Von Christoph Biermann

Der gefühlsgesättigte Fußball und die kühle Mathematik gelten gemeinhin als kaum verknüpfbar, sieht man einmal davon ab, dass stets die Tore und Punkte zur Herstellung einer Tabelle addiert werden müssen. Es gibt jedoch eine Form von Fußballmathematik, die nach dem 2:1-Sieg des SV Werder Bremen bei Borussia Mönchengladbach den meisten Beobachtern sofort in den Sinn kam.

Fast jeder am Bökelberg machte nämlich reflexhaft folgende Rechnung auf: Höchst mäßig spielen plus auf den besten Angreifer verzichten müssen (bzw. ihn grippekrank nur eine halbe Stunde lang spielen lassen können) plus 20 Minuten in Unterzahl spielen plus Spiel in der letzten Minute noch gewinnen ergibt: So wird man Meister.

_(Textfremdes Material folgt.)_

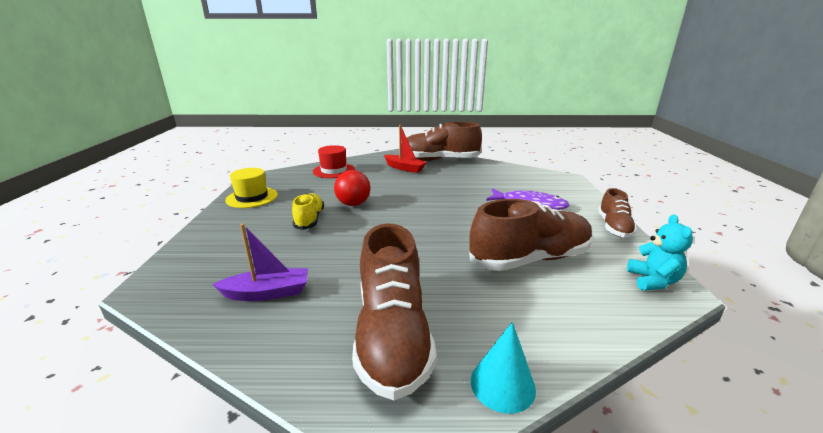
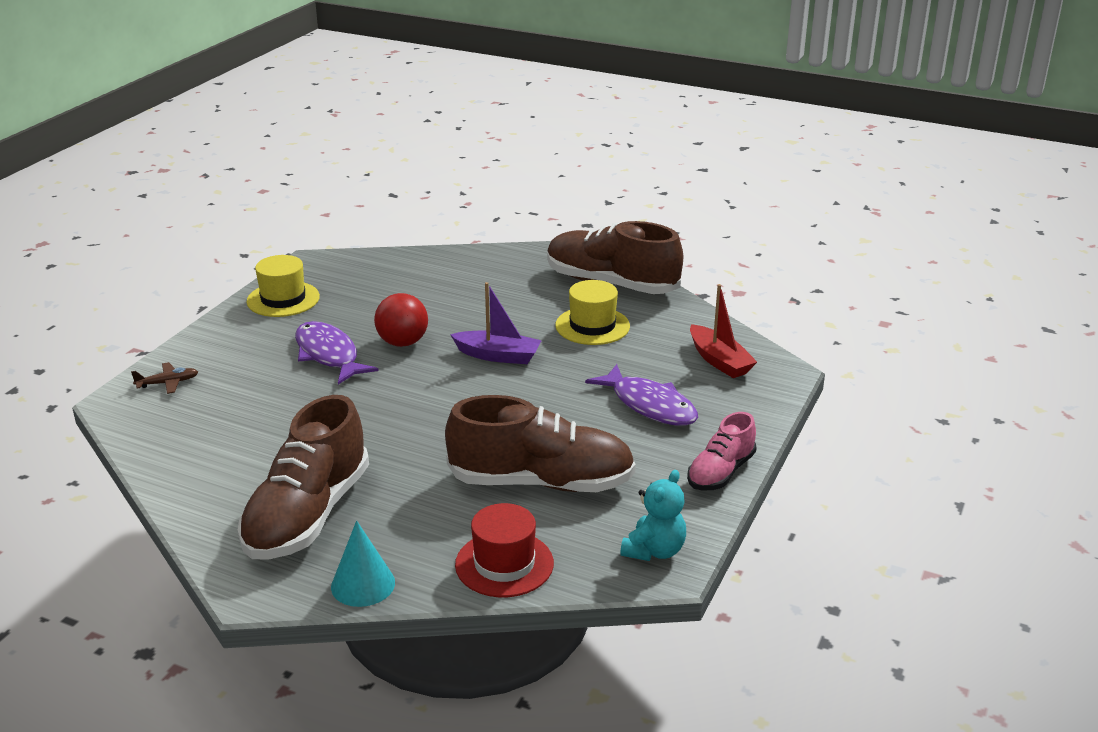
camera: 25 degrees right, 5 degrees up
purple boat [212,224,308,301] -> purple boat moved to [450,282,542,364]
yellow shoe [292,193,324,230] -> purple fish [295,321,379,384]
red hat [313,145,355,178] -> red hat moved to [455,503,554,597]
red boat [384,125,427,173] -> red boat moved to [690,284,757,378]
brown shoe [598,188,637,237] -> pink shoe [687,412,757,491]
none -> brown plane [131,362,198,394]
none -> yellow hat [555,280,630,345]

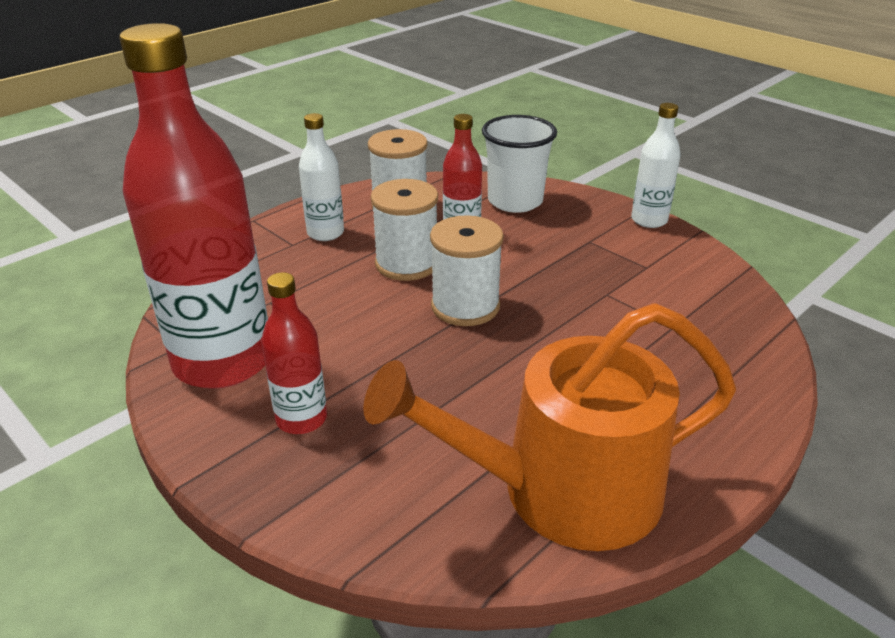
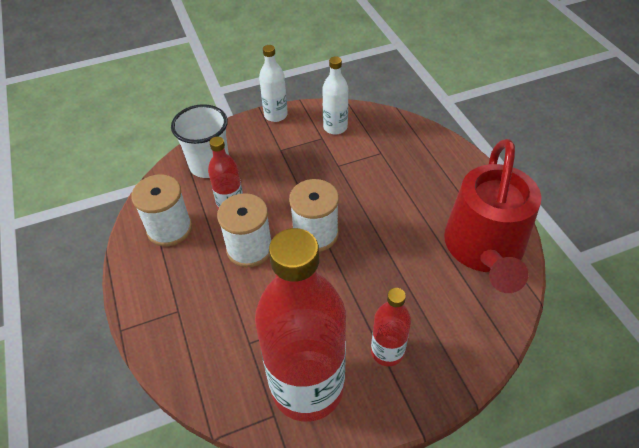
camera: 65 degrees left, 15 degrees up
white bottle [299,113,344,241] -> white bottle moved to [322,56,348,135]
orange watering can [363,303,736,551] -> red watering can [444,139,541,293]

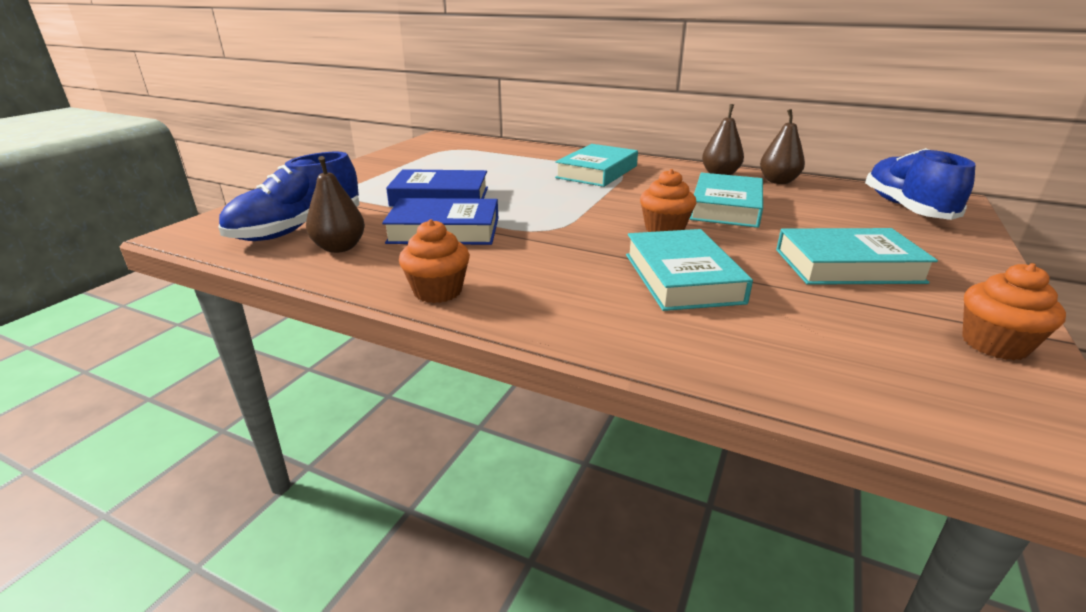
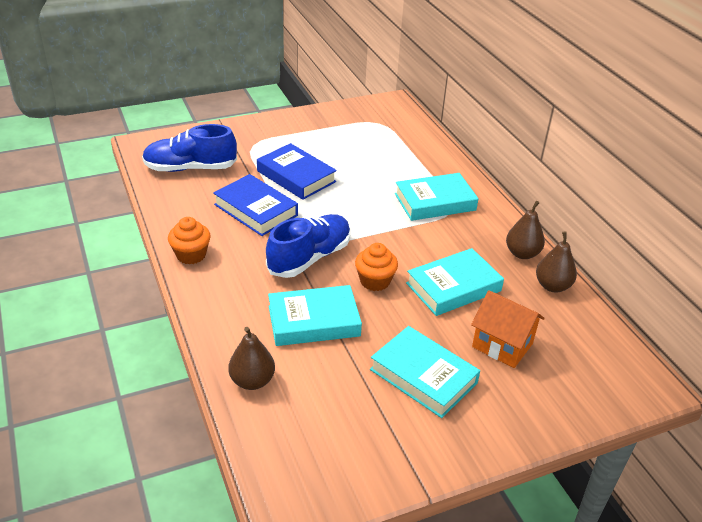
camera: 40 degrees right, 10 degrees up
brown pear [306,156,365,253] -> brown pear moved to [228,327,275,390]
turquoise book [626,229,753,311] -> turquoise book turned 45 degrees clockwise [268,285,362,346]
blue shoe [865,148,975,220] -> blue shoe moved to [266,214,350,278]
orange cupcake [962,263,1066,360] -> none
none -> orange house [471,290,545,368]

Der FC Bayern hat dem Publikum hierzulande diese Rechenweise über Jahrzehnte eingeprügelt. Und so gilt inzwischen eine Wahrnehmung, nach der nicht die beste Mannschaft Deutscher Meister wird, sondern jene, die auch ihre schlechten Spiele erfolgreich gestalten kann. "Es gibt viele Momente in einer Partie, wo eine Mannschaft beschließen kann: Heute ist nicht unser Tag", sagte Thomas Allofs. Mit einem gewissen Stolz konnte Werders Manager feststellen, dass sein Team beim zehnten Spiel ohne Niederlage keinen davon nutzte.

Dabei hätte der erste Moment am Sonnabend schon das Betreten des Spielfelds in Mönchengladbach sein können. "Was da draußen als Rasen definiert wird, ist eine Katastrophe", stöhnte Trainer Thomas Schaaf. Seine Kombinationskicker schalteten jedoch nicht innerlich ab, weil auf der matschigen Holperstrecke ein gepflegtes Kurzpassspiel absehbar unmöglich war.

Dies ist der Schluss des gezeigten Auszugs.